Both automakers are looking to CO2 as an alternate low global warming potential coolant to R-1234yf, to which Daimler originally objected in 2012, citing safety concerns. (Earlier post.)
In March 2013, the Volkswagen Group announced that it was choosing CO2 as the future low global warming potential (GWP) refrigerant for its mobile air conditioning (MAC) systems. (Earlier post.)
Reducing the greenhouse gas emissions from MACs have been under investigation since the late 1990s; cars equipped with R134a (tetrafluoroethane) MAC systems produce emissions corresponding to 7 grams of CO2 per driven kilometer. Mobile air conditioning systems are the single most important source of fluorinated greenhouse gases, due mainly to high emissions during their operation and their large numbers, according to Germany’s Federal Environment Agency (Umweltbundesamt, UBA).
Industry essentially ended up with three alternative low GWP refrigerants from which to choose: R744 (CO2), R152a, and R1234yf.

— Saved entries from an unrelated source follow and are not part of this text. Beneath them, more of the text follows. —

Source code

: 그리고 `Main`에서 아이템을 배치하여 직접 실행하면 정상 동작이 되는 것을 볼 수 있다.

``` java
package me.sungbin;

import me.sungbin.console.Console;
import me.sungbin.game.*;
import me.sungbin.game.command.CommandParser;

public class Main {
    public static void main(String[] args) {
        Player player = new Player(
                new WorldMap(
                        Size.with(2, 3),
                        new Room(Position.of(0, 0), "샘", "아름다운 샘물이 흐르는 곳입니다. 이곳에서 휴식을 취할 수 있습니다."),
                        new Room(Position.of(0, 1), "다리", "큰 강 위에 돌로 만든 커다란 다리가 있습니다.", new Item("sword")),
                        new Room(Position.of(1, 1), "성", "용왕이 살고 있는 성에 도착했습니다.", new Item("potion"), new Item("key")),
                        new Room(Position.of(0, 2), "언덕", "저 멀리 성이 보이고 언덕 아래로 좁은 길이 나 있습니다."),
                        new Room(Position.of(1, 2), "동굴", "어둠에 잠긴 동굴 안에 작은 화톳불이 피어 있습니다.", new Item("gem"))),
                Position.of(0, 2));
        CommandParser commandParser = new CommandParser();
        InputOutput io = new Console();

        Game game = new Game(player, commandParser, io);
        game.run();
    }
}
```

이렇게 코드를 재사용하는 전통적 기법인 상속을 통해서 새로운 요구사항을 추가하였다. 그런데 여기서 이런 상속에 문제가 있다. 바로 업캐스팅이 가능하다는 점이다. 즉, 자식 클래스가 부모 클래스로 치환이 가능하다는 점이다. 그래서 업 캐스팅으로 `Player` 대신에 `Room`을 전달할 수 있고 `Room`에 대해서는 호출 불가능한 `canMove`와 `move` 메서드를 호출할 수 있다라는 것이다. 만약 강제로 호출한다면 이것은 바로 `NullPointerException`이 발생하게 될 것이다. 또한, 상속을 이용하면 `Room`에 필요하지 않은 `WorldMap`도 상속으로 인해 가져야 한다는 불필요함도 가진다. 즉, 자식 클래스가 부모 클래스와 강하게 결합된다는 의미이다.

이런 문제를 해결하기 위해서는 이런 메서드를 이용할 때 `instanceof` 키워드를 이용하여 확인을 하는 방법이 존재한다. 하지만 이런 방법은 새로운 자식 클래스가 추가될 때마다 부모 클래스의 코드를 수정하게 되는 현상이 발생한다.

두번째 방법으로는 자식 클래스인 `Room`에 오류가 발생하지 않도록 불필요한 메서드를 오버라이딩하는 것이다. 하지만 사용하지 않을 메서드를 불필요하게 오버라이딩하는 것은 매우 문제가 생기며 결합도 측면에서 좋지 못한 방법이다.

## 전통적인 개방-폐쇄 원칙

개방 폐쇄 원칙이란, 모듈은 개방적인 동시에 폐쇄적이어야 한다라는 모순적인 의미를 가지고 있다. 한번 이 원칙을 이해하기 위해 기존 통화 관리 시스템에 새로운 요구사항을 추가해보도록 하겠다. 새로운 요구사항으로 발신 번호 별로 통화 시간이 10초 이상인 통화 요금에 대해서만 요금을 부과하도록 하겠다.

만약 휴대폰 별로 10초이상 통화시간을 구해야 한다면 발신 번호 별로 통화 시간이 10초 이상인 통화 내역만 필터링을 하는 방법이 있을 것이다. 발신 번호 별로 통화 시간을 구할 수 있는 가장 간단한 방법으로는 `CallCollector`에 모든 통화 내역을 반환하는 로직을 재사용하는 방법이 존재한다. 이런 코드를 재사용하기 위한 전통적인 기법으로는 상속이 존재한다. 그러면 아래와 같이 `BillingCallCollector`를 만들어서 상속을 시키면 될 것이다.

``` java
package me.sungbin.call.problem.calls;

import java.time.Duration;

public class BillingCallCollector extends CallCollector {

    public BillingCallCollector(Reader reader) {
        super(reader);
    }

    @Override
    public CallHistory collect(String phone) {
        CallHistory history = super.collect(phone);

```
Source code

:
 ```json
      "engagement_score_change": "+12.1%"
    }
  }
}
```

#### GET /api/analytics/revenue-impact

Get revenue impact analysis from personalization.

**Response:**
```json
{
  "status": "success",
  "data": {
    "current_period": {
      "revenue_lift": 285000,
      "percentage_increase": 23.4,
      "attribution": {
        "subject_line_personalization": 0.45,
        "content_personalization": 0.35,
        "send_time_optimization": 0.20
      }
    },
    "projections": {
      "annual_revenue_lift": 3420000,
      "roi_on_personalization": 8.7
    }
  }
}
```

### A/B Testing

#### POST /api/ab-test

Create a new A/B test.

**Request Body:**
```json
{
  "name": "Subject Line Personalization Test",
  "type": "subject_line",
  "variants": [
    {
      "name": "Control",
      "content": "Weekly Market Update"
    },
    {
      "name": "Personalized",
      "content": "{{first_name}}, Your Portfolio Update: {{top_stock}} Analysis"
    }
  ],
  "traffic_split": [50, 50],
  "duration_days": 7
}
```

CO2 is an A1 refrigerant, indicating minimal toxicity and non-flammability. With its GWP of 1, it is also the refrigerant that has the least impact on climate. It has a high cooling capacity and is available worldwide at low cost in the required qualities.
The UBA took the position in the late 2000s that R134a should be replaced by the natural refrigerant R744. However, R744 systems operate at pressures 5 to 10 times higher than R134a systems, necessitating development of high-pressure hoses, compressors and other components. This raises issues of cost, as well of durability.
In addition, a CO2 leak into the passenger compartment is a safety hazard since the gas can displace a significant amount of oxygen. There are several methods available for safeguarding passengers, both in direct expansion (primary loop) and secondary loop systems.